The claimant in Day v Health Education England was employed by the NHS Trust where he was working as a doctor but Health Education England (HEE) was responsible for organising his training. HEE placed him with a hospital and, while he was working there, he raised a number of concerns with the Trust and HEE about what he considered to be serious staffing problems affecting patient safety. He alleged these were protected disclosures and that he was subjected to detriments by HEE as a result.

The issue for the Tribunal and ultimately the Court of Appeal was his status as a "worker" in order to be able to bring the whistleblowing claim. HEE argued that as it was not the doctor's employer, he could not bring a claim against them.

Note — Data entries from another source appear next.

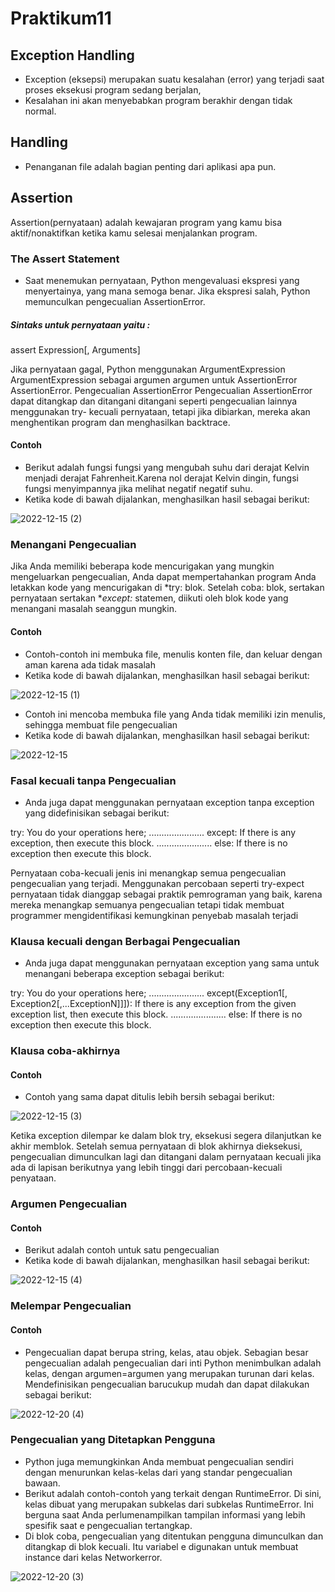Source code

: # Praktikum11

 ## Exception Handling
 - Exception (eksepsi) merupakan suatu kesalahan (error) yang terjadi saat proses eksekusi program sedang berjalan,
 - Kesalahan ini akan menyebabkan program berakhir dengan tidak normal.
## Handling
- Penanganan file adalah bagian penting dari aplikasi apa pun.
## Assertion
Assertion(pernyataan) adalah kewajaran program yang kamu bisa aktif/nonaktifkan ketika kamu selesai menjalankan program.
### The Assert Statement
- Saat menemukan pernyataan, Python mengevaluasi ekspresi yang menyertainya, yang mana semoga benar. Jika ekspresi salah, Python memunculkan pengecualian AssertionError.
##### Sintaks untuk pernyataan yaitu :

assert Expression[, Arguments]

Jika pernyataan gagal, Python menggunakan ArgumentExpression ArgumentExpression sebagai argumen argumen untuk AssertionError AssertionError.
Pengecualian AssertionError Pengecualian AssertionError dapat ditangkap dan ditangani ditangani seperti pengecualian lainnya menggunakan try-
kecuali pernyataan, tetapi jika dibiarkan, mereka akan menghentikan program dan menghasilkan backtrace.
#### Contoh
- Berikut adalah fungsi fungsi yang mengubah suhu dari derajat Kelvin menjadi derajat Fahrenheit.Karena nol derajat Kelvin dingin, fungsi fungsi menyimpannya jika melihat negatif negatif suhu.
- Ketika kode di bawah dijalankan, menghasilkan hasil sebagai berikut:

![2022-12-15 (2)](https://user-images.githubusercontent.com/115775237/208674977-20b522d1-6d82-4820-a801-44f2f9e76ac6.png)

### Menangani Pengecualian
Jika Anda memiliki beberapa kode mencurigakan yang mungkin mengeluarkan pengecualian, Anda dapat mempertahankan program Anda letakkan kode yang mencurigakan di *try: blok. Setelah coba: blok, sertakan pernyataan sertakan **except:* statemen, diikuti oleh blok kode yang menangani masalah seanggun mungkin.
#### Contoh
- Contoh-contoh ini membuka file, menulis konten file, dan keluar dengan aman karena ada tidak masalah
- Ketika kode di bawah dijalankan, menghasilkan hasil sebagai berikut:

![2022-12-15 (1)](https://user-images.githubusercontent.com/115775237/208675063-662c48a1-0ea3-4947-9883-bdc1b01f675e.png)

- Contoh ini mencoba membuka file yang Anda tidak memiliki izin menulis, sehingga membuat file pengecualian
- Ketika kode di bawah dijalankan, menghasilkan hasil sebagai berikut:

![2022-12-15](https://user-images.githubusercontent.com/115775237/208675359-7f38e518-9bcb-40d1-a3ab-4e72c3dc9c15.png)

### Fasal kecuali tanpa Pengecualian
- Anda juga dapat menggunakan pernyataan exception tanpa exception yang didefinisikan sebagai berikut:

try:
You do your operations here;
......................
except:
If there is any exception, then execute this block.
......................
else:
If there is no exception then execute this block.

Pernyataan coba-kecuali jenis ini menangkap semua pengecualian pengecualian yang terjadi. Menggunakan percobaan seperti try-expect pernyataan tidak dianggap sebagai praktik pemrograman yang baik, karena mereka menangkap semuanya pengecualian tetapi tidak membuat programmer mengidentifikasi kemungkinan penyebab masalah terjadi
### Klausa kecuali dengan Berbagai Pengecualian
- Anda juga dapat menggunakan pernyataan exception yang sama untuk menangani beberapa exception sebagai berikut:

try:
You do your operations here;
......................
except(Exception1[, Exception2[,...ExceptionN]]]):
If there is any exception from the given exception list,
then execute this block.
......................
else:
If there is no exception then execute this block.

### Klausa coba-akhirnya
#### Contoh
- Contoh yang sama dapat ditulis lebih bersih sebagai berikut:

![2022-12-15 (3)](https://user-images.githubusercontent.com/115775237/208674374-65a8f72a-8594-408c-8dce-35a16a27ad97.png)

Ketika exception dilempar ke dalam blok try, eksekusi segera dilanjutkan ke akhir memblok. Setelah semua pernyataan di blok akhirnya dieksekusi, pengecualian dimunculkan lagi dan ditangani dalam pernyataan kecuali jika ada di lapisan berikutnya yang lebih tinggi dari percobaan-kecuali penyataan.
### Argumen Pengecualian
#### Contoh
- Berikut adalah contoh untuk satu pengecualian
- Ketika kode di bawah dijalankan, menghasilkan hasil sebagai berikut:

![2022-12-15 (4)](https://user-images.githubusercontent.com/115775237/208674449-8d027ade-8c31-4475-a167-c69524411ce3.png)

### Melempar Pengecualian
#### Contoh
- Pengecualian dapat berupa string, kelas, atau objek. Sebagian besar pengecualian adalah pengecualian dari inti Python menimbulkan adalah kelas, dengan argumen=argumen yang merupakan turunan dari kelas. Mendefinisikan pengecualian barucukup mudah dan dapat dilakukan sebagai berikut:

![2022-12-20 (4)](https://user-images.githubusercontent.com/115775237/208676339-5635fa86-f03e-4b89-92ad-95aa52394af9.png)

### Pengecualian yang Ditetapkan Pengguna
- Python juga memungkinkan Anda membuat pengecualian sendiri dengan menurunkan kelas-kelas dari yang standar pengecualian bawaan.
- Berikut adalah contoh-contoh yang terkait dengan RuntimeError. Di sini, kelas dibuat yang merupakan subkelas dari subkelas RuntimeError. Ini berguna saat Anda perlumenampilkan tampilan informasi yang lebih spesifik saat e pengecualian tertangkap.
- Di blok coba, pengecualian yang ditentukan pengguna dimunculkan dan ditangkap di blok kecuali. Itu variabel e digunakan untuk membuat instance dari kelas Networkerror.

![2022-12-20 (3)](https://user-images.githubusercontent.com/115775237/208676557-4bb6d87f-2a51-4c8b-b11c-e649edc587ef.png)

It was accepted that, as regards HEE, the claimant did not fall within the general "worker" definition as he did not have a contract of employment with HEE, but he argued he was within the extended "section 43K" definition for whistleblowers. This section protects some individuals who would not otherwise be covered, in particular agency workers in relation to victimisation for whistleblowing disclosures made while working for the end user. It covers individuals who have been supplied to do work by a third person, provided the terms are not set by the workers themselves.

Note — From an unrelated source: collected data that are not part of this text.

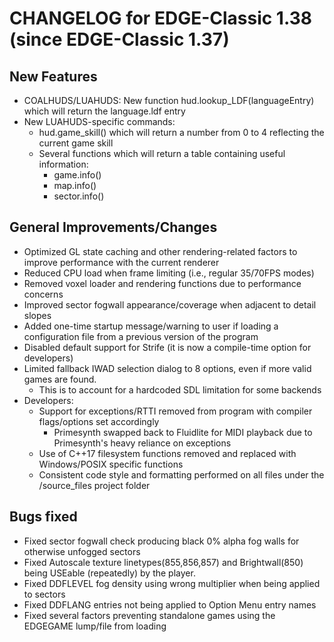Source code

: CHANGELOG for EDGE-Classic 1.38 (since EDGE-Classic 1.37)
====================================

New Features
------------
- COALHUDS/LUAHUDS: New function hud.lookup_LDF(languageEntry) which will return the language.ldf entry
- New LUAHUDS-specific commands:
  - hud.game_skill() which will return a number from 0 to 4 reflecting the current game skill
  - Several functions which will return a table containing useful information:
    - game.info()
    - map.info()
    - sector.info()


General Improvements/Changes
--------------------
- Optimized GL state caching and other rendering-related factors to improve performance with the current renderer
- Reduced CPU load when frame limiting (i.e., regular 35/70FPS modes)
- Removed voxel loader and rendering functions due to performance concerns
- Improved sector fogwall appearance/coverage when adjacent to detail slopes
- Added one-time startup message/warning to user if loading a configuration file from a previous version of the program
- Disabled default support for Strife (it is now a compile-time option for developers)
- Limited fallback IWAD selection dialog to 8 options, even if more valid games are found.
  - This is to account for a hardcoded SDL limitation for some backends
- Developers:
  - Support for exceptions/RTTI removed from program with compiler flags/options set accordingly
    - Primesynth swapped back to Fluidlite for MIDI playback due to Primesynth's heavy reliance on exceptions
  - Use of C++17 filesystem functions removed and replaced with Windows/POSIX specific functions
  - Consistent code style and formatting performed on all files under the /source_files project folder


Bugs fixed
----------
- Fixed sector fogwall check producing black 0% alpha fog walls for otherwise unfogged sectors
- Fixed Autoscale texture linetypes(855,856,857) and Brightwall(850) being USEable (repeatedly) by the player.
- Fixed DDFLEVEL fog density using wrong multiplier when being applied to sectors
- Fixed DDFLANG entries not being applied to Option Menu entry names
- Fixed several factors preventing standalone games using the EDGEGAME lump/file from loading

There were two potential problems for the claimant:

• The section 43K definition says it does not apply if the individual falls within the scope of the standard worker definition. Here the claimant did fall within the standard definition – but in relation to the Trust, not HEE.

• Did HEE substantially determine the terms on which the claimant worked so as to be an "employer" within section 43K?

The EAT decided both these questions against the claimant, preventing him from bringing his detriment claim, but the Court of Appeal has now allowed his appeal. The fact that the Trust was his employer could not prevent HEE also having that status. Section 43K must be read as allowing someone to bring a claim as long as they are not a standard worker for the employer they are claiming against. Any other interpretation would mean that an agency worker with an unrelated evening job would be prevented from making a claim.

As for who "substantially determined" the terms on which the claimant was employed, the Court said this could be both the Trust and HEE – it didn’t have to be one or the other. The case has been sent back to the Tribunal for this to be decided.